I learned a tremendous amount about veteran issues through my experience working with Marines—especially the chasm between the military community and the 99 percent of Americans, like myself, who haven’t served. This lack of knowledge among medical and mental health professionals working with service members often results in miscommunication, misunderstanding, and poorer care for those who deserve it most—America’s veterans. But it was clear to me that we could help educate those who interact with and care for veterans. I founded PsychArmor Institute in 2014, a nonprofit to bridge the gap between the military and non-military communities through online education. PsychArmor hosts an online library of 125 (and growing) free, high-quality courses produced using live film and animation. We have experts and celebrities deliver the content in compelling, short to mid-length segments. Our goal is to educate all Americans who work with or care for veterans. PsychArmor has reached over a million learners through 400 partners, such as the Veterans Administration (VA), the Department of Defense, Comcast/NBC/Universal, and many other government and private entities.
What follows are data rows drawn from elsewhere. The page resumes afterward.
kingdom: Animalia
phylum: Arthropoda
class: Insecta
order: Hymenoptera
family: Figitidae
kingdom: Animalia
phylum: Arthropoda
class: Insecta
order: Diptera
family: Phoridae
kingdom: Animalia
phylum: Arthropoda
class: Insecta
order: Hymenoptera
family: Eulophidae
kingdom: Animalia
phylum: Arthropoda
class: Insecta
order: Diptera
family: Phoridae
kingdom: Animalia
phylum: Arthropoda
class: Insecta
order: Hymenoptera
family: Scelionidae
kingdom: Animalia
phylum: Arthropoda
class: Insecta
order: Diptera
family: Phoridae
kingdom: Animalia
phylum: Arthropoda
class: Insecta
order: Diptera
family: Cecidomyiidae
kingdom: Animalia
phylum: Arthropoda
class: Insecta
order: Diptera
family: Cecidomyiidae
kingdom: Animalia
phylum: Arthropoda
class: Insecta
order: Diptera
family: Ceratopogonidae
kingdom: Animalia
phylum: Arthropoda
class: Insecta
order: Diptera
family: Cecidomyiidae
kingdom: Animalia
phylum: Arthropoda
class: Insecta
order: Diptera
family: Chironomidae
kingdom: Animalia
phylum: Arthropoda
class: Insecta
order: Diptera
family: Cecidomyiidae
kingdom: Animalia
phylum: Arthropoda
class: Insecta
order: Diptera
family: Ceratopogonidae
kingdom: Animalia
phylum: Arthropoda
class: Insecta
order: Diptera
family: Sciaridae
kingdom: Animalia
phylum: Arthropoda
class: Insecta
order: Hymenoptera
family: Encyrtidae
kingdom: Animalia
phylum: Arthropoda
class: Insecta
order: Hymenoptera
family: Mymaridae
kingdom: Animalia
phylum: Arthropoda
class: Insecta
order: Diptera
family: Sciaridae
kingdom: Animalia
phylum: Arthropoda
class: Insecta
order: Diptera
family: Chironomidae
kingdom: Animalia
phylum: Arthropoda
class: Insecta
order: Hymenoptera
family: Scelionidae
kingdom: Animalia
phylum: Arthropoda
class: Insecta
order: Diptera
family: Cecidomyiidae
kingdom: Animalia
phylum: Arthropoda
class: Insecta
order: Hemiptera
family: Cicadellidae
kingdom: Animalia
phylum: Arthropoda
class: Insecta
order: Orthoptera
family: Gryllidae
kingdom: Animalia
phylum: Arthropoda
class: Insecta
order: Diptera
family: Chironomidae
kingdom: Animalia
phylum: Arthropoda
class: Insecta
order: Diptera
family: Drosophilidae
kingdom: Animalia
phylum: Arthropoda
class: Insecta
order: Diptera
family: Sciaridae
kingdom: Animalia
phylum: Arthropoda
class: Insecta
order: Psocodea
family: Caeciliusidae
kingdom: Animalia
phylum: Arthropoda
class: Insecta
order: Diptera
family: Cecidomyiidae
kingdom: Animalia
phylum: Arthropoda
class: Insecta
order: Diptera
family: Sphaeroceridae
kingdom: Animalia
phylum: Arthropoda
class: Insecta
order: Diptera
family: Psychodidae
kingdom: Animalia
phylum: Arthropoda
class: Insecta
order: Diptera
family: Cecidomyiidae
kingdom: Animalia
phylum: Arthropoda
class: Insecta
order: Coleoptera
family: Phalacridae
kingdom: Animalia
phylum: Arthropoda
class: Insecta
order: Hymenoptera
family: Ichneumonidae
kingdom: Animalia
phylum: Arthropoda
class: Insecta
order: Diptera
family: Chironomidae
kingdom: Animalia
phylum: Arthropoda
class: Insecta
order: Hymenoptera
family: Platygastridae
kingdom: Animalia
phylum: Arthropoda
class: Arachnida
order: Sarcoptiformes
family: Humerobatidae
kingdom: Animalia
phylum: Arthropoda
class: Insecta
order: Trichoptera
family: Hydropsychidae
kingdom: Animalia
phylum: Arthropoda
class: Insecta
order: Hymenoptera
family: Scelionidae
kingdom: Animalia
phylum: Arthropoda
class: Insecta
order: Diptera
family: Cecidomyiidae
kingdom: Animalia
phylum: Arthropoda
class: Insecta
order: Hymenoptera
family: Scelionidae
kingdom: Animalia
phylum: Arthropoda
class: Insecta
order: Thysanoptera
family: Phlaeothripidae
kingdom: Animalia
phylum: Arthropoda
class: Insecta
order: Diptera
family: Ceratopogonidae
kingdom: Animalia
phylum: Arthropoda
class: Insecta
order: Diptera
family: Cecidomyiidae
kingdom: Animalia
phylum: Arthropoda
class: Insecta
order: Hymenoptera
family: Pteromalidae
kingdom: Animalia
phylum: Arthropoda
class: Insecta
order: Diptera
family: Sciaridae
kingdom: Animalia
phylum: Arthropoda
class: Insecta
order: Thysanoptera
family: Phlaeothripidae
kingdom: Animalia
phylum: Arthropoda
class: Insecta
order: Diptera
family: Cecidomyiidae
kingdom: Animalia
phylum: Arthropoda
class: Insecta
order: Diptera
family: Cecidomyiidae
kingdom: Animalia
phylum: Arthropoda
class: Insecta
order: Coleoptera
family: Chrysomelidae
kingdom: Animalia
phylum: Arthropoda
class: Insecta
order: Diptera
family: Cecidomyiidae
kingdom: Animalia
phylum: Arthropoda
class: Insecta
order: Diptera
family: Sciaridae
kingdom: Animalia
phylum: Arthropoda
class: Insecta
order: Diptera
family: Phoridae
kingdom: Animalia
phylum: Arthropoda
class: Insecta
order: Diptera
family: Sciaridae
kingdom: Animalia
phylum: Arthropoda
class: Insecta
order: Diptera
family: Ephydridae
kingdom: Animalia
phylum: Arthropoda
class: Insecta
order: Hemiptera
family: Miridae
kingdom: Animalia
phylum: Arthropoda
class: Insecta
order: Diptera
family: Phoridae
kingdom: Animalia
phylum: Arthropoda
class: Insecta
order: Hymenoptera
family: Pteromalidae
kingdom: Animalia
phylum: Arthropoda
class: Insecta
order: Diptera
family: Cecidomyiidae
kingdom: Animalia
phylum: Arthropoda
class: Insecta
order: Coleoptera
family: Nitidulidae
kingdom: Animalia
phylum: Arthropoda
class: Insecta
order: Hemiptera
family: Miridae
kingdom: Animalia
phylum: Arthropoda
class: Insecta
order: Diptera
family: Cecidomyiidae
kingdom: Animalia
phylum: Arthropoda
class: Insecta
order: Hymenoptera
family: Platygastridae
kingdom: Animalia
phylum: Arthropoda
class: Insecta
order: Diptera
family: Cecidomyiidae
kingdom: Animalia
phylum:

One of our priorities is training community mental health-care providers to effectively treat veterans with Post-Traumatic Stress Disorder (PTSD) using evidence-based interventions. TriWest Healthcare Alliance, the VA, and the Center for Deployment Psychology joined PsychArmor to take a risk on a ground-breaking venture creating online training for behavioral health providers in the two gold-standard treatments for PTSD: Cognitive Processing Therapy and Prolonged Exposure. A year after launching the program, it was demonstrated that veterans who were treated by trained providers had significant decreases in PTSD symptoms. We quickly realized the power, reach, and benefits targeted online education can have.
Patrick Kennedy, one of America’s strongest advocates in mental health and substance abuse treatment, has always had a keen interest in both veteran issues and education. When I shared with him the progress PsychArmor was making in treating PTSD, he immediately saw how this method could be scaled to the larger behavioral health space. Like myself, most therapists are generalists; we aren’t trained in the latest evidence-based interventions to effectively treat the full spectrum of mental health symptoms and disorders. Therefore, if you need a clinician specialized in treating anxiety, an eating disorder, substance use, sleep issues, or other disorders, you really have no way of knowing who the true experts are. As Patrick and I continued to speak, it became clear to both of us that the solution to this widespread problem lies in expert, accessible training and acknowledged accreditations, so that clinicians can better serve the communities who seek them out. We’ve since joined forces to create PsycHub, launching fall 2018.
PsycHub is developing dozens of training videos to provide evidence-based interventions for a myriad of mental health symptoms and disorders. Once trained, mental health providers will be listed on the PsycHub registry, where consumers can easily search for and be matched with providers. We’re also building over 100 free, consumer-focused two- to three-minute videos about the more common mental health conditions like substance use, depression, and suicide issues.
I envision the future of health care to include a consumer-driven behavioral health ecosystem, where people can access specifically trained providers to match their symptoms, ultimately leading to a higher standard of care. We have excellent clinicians in this country operating in an antiquated model; I am truly honored to be part of a meaningful solution.